Students Experience Printing the Old-Fashioned Way
Bloomsburg
Posted
Today, when you want something printed, it’s as easy and convenient as typing on a computer and sending it to a printer.
Beginning this semester, Bloomsburg graphic design students are getting experience in printing as it was done a hundred years ago. In the process they are getting a new appreciation for design.
James Dunlap, associate professor of art and art history, installed a letterpress in the university’s art studios. The press is a gift from Ernie Blitzer, a friend of Dunlap’s who retired in South Carolina from a decades-long career in printing and advertising. Dunlap and Chad Andrews, associate professor of art and art history who teaches printmaking, drove down to South Carolina over the winter break to move and install the donated letterpress and dozens of cases of metal type.
“Students have spent their lives typing on a device,” says Dunlap. “This historical approach gives students better understand working with typography and the history of graphic design. It also offers a more traditional, hand-made aesthetic than the computer offers.”
A letterpress uses individual metal castings of letters, arranged in lines to print pages. The term “leading” used for the space between lines in graphic design today comes from the thin strips of metal used to create space between lines of metal letters.
To create a page for printing, Dunlap’s students arrange the individual letters in mirror image lines in a frame called a “galley” — another printing term that has found new life as a term for a proof of project. Once the metal type is arranged, the students roll ink on the letters.

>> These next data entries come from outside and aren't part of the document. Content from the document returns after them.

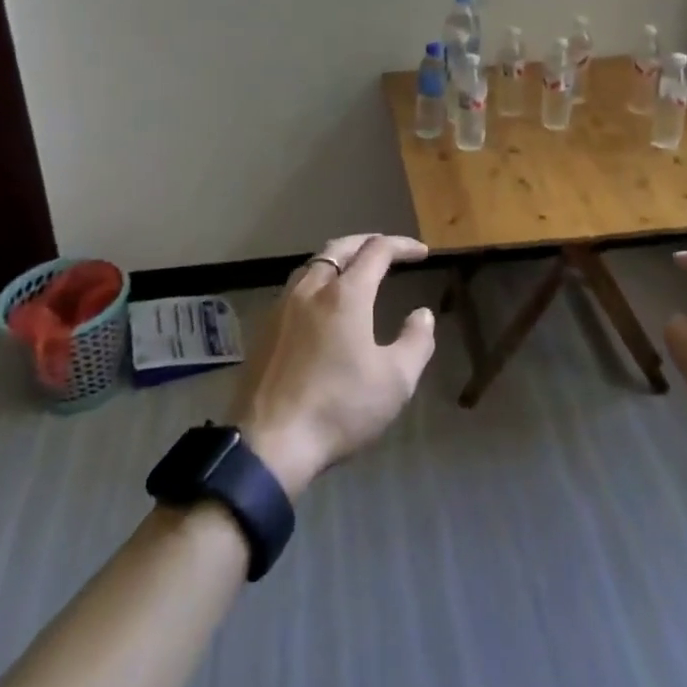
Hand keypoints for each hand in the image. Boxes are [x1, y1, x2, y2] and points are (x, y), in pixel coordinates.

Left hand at [229, 234, 434, 499]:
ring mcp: (282, 307)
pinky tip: (322, 303)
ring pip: (313, 265)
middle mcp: (311, 289)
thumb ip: (416, 342)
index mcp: (345, 294)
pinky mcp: (264, 328)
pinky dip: (317, 280)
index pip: (377, 251)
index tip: (421, 253)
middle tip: (388, 250)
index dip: (402, 246)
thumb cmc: (340, 408)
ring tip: (355, 271)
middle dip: (367, 243)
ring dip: (339, 259)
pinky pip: (295, 287)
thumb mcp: (396, 381)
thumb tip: (422, 314)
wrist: (270, 444)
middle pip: (339, 248)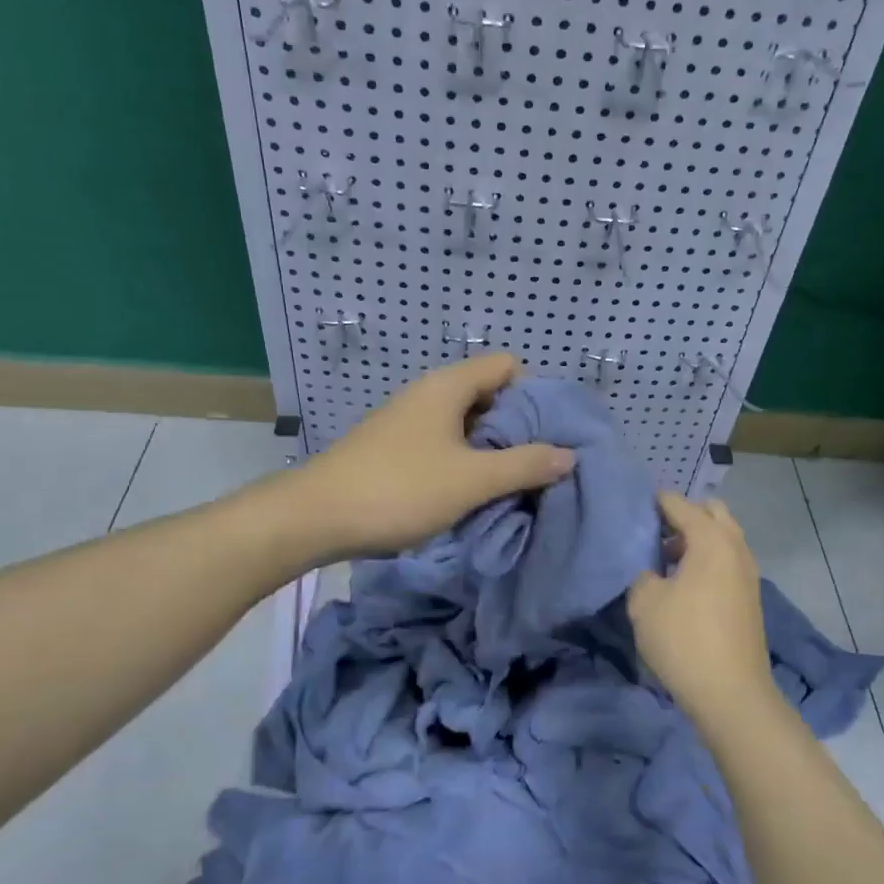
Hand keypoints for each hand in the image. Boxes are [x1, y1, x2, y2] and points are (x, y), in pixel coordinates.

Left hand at [287, 354, 575, 558]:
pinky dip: (463, 461)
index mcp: (448, 386)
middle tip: (537, 464)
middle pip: (488, 395)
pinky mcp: (393, 448)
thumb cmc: (400, 489)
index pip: (507, 366)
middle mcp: (428, 394)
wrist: (315, 517)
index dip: (534, 394)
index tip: (547, 434)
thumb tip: (568, 455)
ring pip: (465, 424)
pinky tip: (469, 493)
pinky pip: (442, 444)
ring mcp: (407, 421)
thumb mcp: (472, 480)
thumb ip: (525, 465)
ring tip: (509, 484)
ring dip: (490, 449)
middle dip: (516, 427)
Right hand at [626, 491, 775, 716]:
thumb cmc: (684, 639)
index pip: (679, 504)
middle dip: (684, 516)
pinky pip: (727, 561)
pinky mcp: (750, 597)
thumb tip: (651, 572)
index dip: (654, 502)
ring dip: (697, 541)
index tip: (632, 509)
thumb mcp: (644, 602)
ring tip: (665, 563)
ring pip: (723, 538)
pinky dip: (708, 561)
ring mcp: (748, 572)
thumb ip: (642, 574)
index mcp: (711, 539)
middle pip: (711, 513)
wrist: (732, 694)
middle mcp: (735, 547)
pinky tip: (684, 586)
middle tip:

They place paper on the inked letters and move the entire assemblage under a large metal roller that presses the paper into the inked metal.

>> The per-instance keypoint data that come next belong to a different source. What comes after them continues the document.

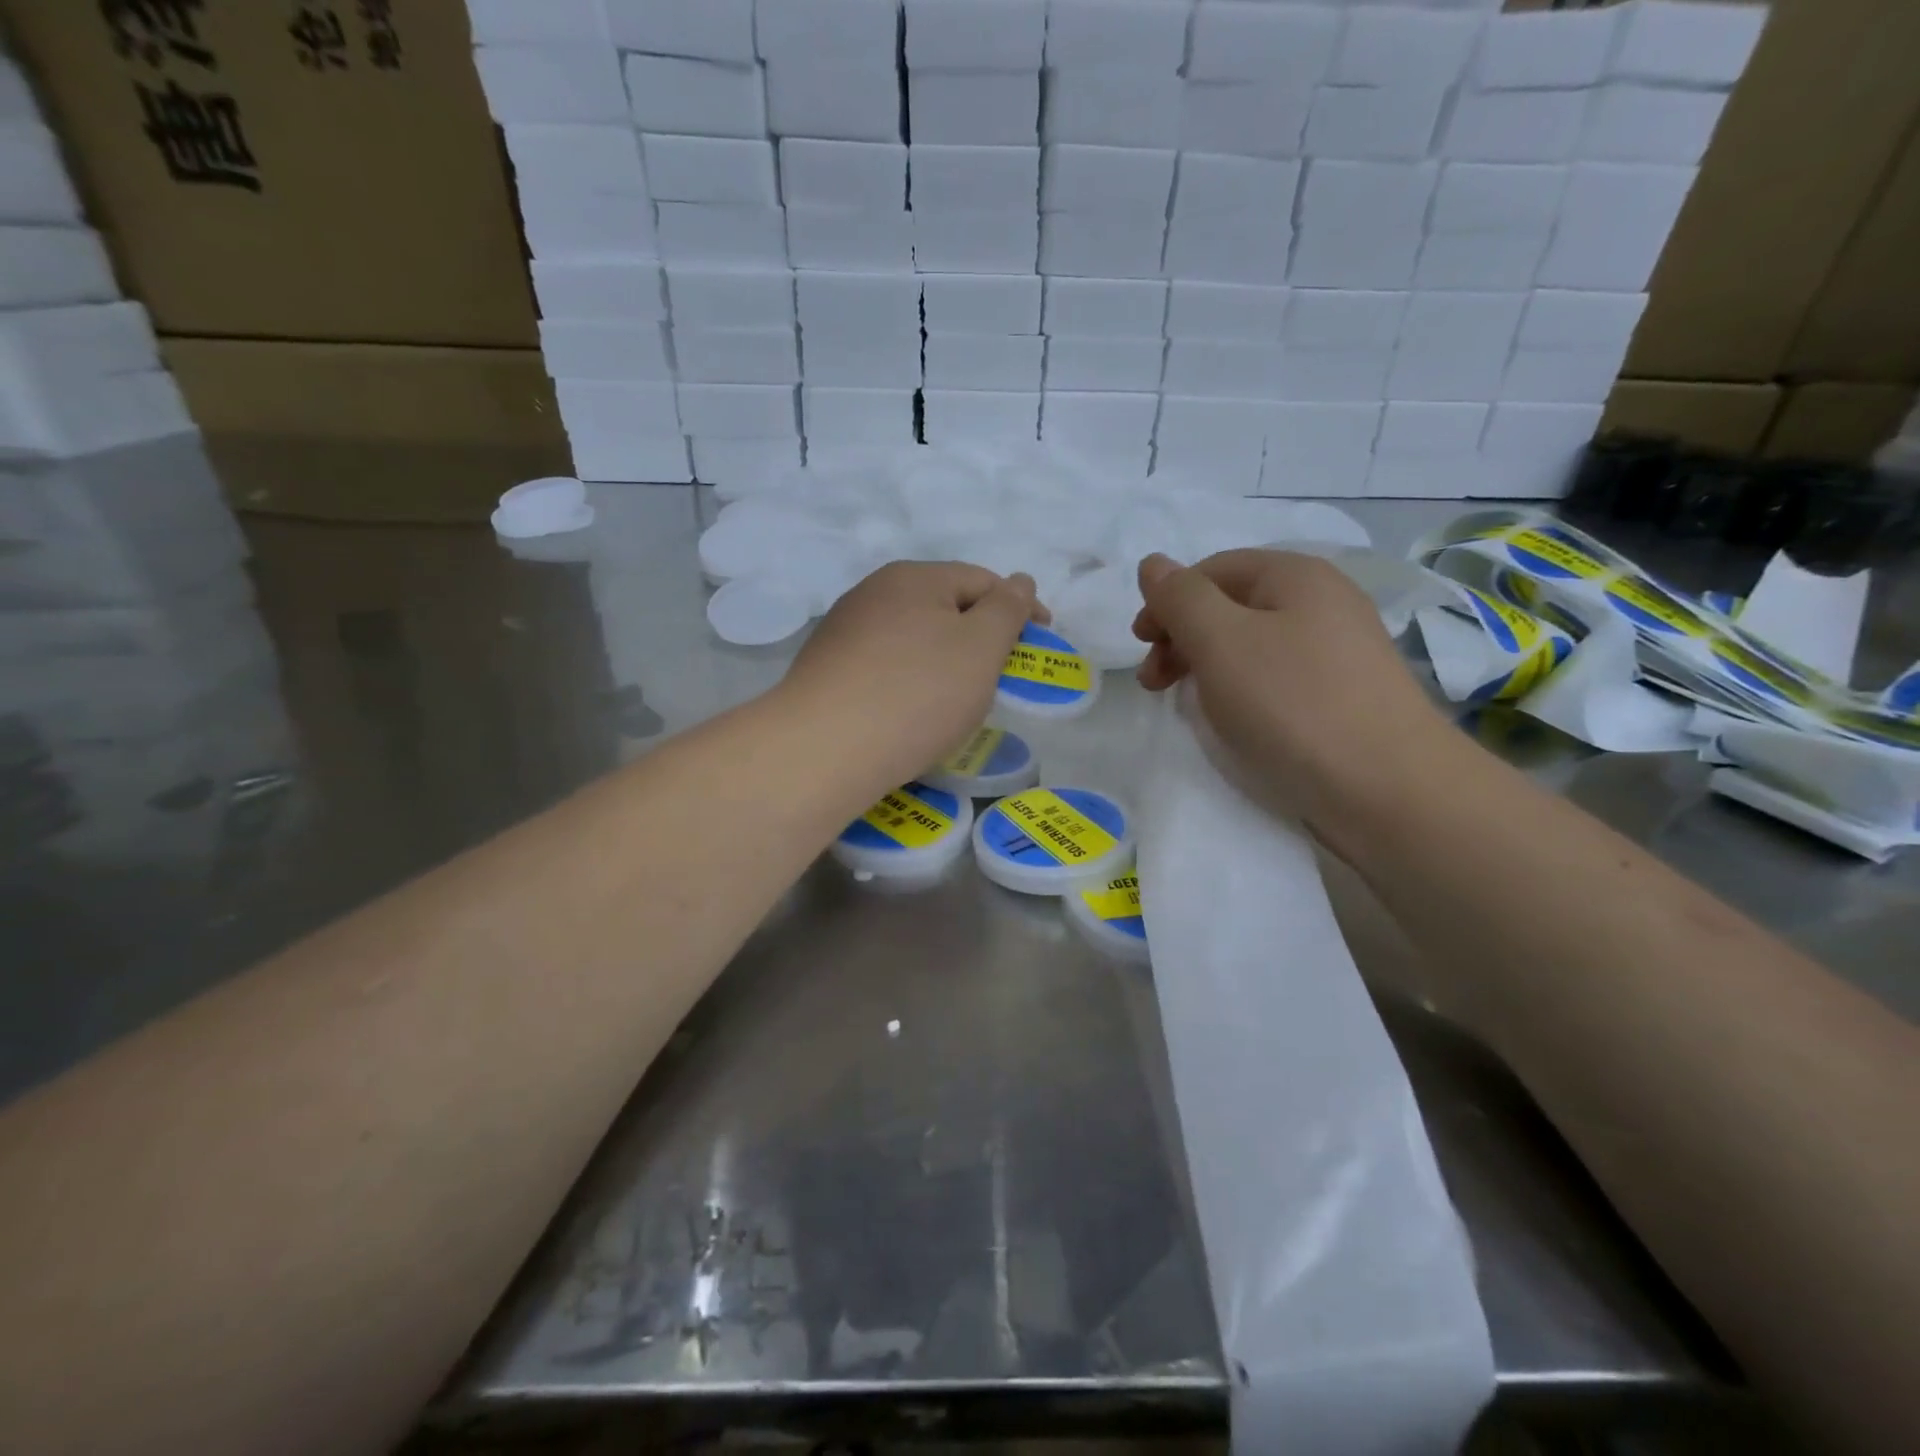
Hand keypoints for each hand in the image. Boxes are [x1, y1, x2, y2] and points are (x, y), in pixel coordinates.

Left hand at [785, 561, 1045, 793]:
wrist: (823, 749)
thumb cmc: (916, 693)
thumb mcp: (981, 648)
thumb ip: (1007, 610)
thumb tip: (1020, 581)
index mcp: (914, 577)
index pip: (982, 581)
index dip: (1019, 608)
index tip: (1042, 641)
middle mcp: (873, 593)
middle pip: (943, 607)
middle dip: (978, 637)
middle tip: (999, 677)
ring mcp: (843, 631)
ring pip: (912, 639)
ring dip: (942, 661)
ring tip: (955, 701)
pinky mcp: (826, 670)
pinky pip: (884, 666)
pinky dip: (909, 682)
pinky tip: (909, 713)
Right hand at [1133, 550, 1455, 851]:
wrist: (1387, 788)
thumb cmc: (1292, 704)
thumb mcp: (1220, 641)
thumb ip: (1180, 598)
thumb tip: (1152, 564)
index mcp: (1295, 575)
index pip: (1212, 570)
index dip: (1167, 602)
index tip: (1140, 648)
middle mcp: (1323, 601)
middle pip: (1232, 605)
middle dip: (1183, 636)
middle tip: (1155, 683)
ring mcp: (1339, 649)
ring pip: (1253, 643)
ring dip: (1208, 665)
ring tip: (1189, 704)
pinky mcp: (1344, 693)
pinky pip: (1277, 675)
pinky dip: (1243, 689)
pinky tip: (1236, 719)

The letterpress will allow a new course “Letterpress Printing” to be offered in the Fall 2023 semester. “The world we live in is dominated by the digital landscape,” says Dunlap. “The letterpress offers a different view of the production of writing. There still is a market for letterpress work more formal design such as wedding invitations, thank you notes, and formal letters. It offers the opportunity to create something with a more special meaning behind it.”
“It’s not the fastest way to produce text but it’s more about the tactile feel and thought that goes into it,” says Dunlap. “I enjoy the change from working digitally. It’s nice to work slowly, and you really think through what you want to print and how to go about it.”
“You have to think and pick a font very intentionally. You can’t just change it at the touch of a button, like you would on a computer. The goal is to have the students think more critically about how the text is placed onto the page. This has all the potential to help students in their design and typography skills.”